Extracted text:
• • • •

- Also known as: Peru, Erotic Dreams
- Origin: Dordrecht, Netherlands
- Genres: Electronic music, synthpop
- Past members: Rob Papen Ruud van Es Peter Kommers

= Nova (Dutch band) =

Dutch electronic music band

Nova was a Dutch electronic music band, who reached the number 1 position in the Dutch Top 40 in 1982 with the instrumental "Aurora".

== History ==
The group from Dordrecht (South Holland) consisted of Rob Papen, Ruud van Es and Peter Kommers. Later in 1982, the group scored another hit called "Sol". The three members of the band also performed under the name Peru. Nova was the "commercial" branch of Peru. After Nova's success, the group went on as Peru. Using this name, the group had another modest hit in the Dutch single charts with the song "Africa". Rob Papen and Ruud van Es are still active in producing music, albeit no longer under the names Nova nor Peru.

"Aurora" originated as a theme from a Peru song called "Sons of Dawn". Willem van Kooten, former director of the record company Red Bullet, discovered the song and, with help from producer Chris Pilgram, helped make it a number-1 hit in the Netherlands and the definitive breakthrough for both Nova and Peru.

• • • •

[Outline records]

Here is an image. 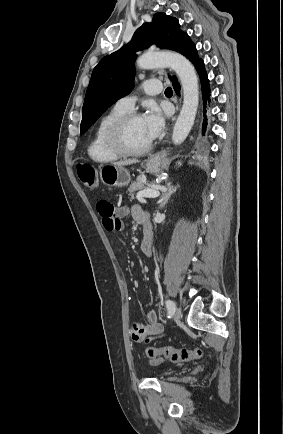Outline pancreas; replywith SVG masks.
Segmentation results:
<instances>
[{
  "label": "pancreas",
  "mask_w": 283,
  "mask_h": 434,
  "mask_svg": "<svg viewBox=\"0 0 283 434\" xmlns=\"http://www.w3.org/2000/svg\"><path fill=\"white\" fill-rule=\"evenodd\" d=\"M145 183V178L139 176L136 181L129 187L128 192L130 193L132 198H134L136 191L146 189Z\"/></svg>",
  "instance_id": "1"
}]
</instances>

• • • •

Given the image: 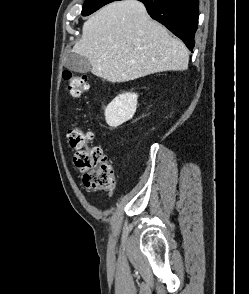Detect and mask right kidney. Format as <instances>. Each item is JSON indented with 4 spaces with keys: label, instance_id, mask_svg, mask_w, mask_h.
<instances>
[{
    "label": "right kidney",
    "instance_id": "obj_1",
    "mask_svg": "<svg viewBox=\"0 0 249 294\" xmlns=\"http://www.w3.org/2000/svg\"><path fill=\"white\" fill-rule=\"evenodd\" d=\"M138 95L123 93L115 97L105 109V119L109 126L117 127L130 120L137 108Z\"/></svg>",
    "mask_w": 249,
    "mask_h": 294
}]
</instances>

• • • •

Reproduce the full text on the Dutch band Nova word for word. Only the text is needed here; the material can be left aside.

Answer to the task:
- Also known as: Peru, Erotic Dreams
- Origin: Dordrecht, Netherlands
- Genres: Electronic music, synthpop
- Past members: Rob Papen Ruud van Es Peter Kommers

= Nova (Dutch band) =

Dutch electronic music band

Nova was a Dutch electronic music band, who reached the number 1 position in the Dutch Top 40 in 1982 with the instrumental "Aurora".

== History ==
The group from Dordrecht (South Holland) consisted of Rob Papen, Ruud van Es and Peter Kommers. Later in 1982, the group scored another hit called "Sol". The three members of the band also performed under the name Peru. Nova was the "commercial" branch of Peru. After Nova's success, the group went on as Peru. Using this name, the group had another modest hit in the Dutch single charts with the song "Africa". Rob Papen and Ruud van Es are still active in producing music, albeit no longer under the names Nova nor Peru.

"Aurora" originated as a theme from a Peru song called "Sons of Dawn". Willem van Kooten, former director of the record company Red Bullet, discovered the song and, with help from producer Chris Pilgram, helped make it a number-1 hit in the Netherlands and the definitive breakthrough for both Nova and Peru.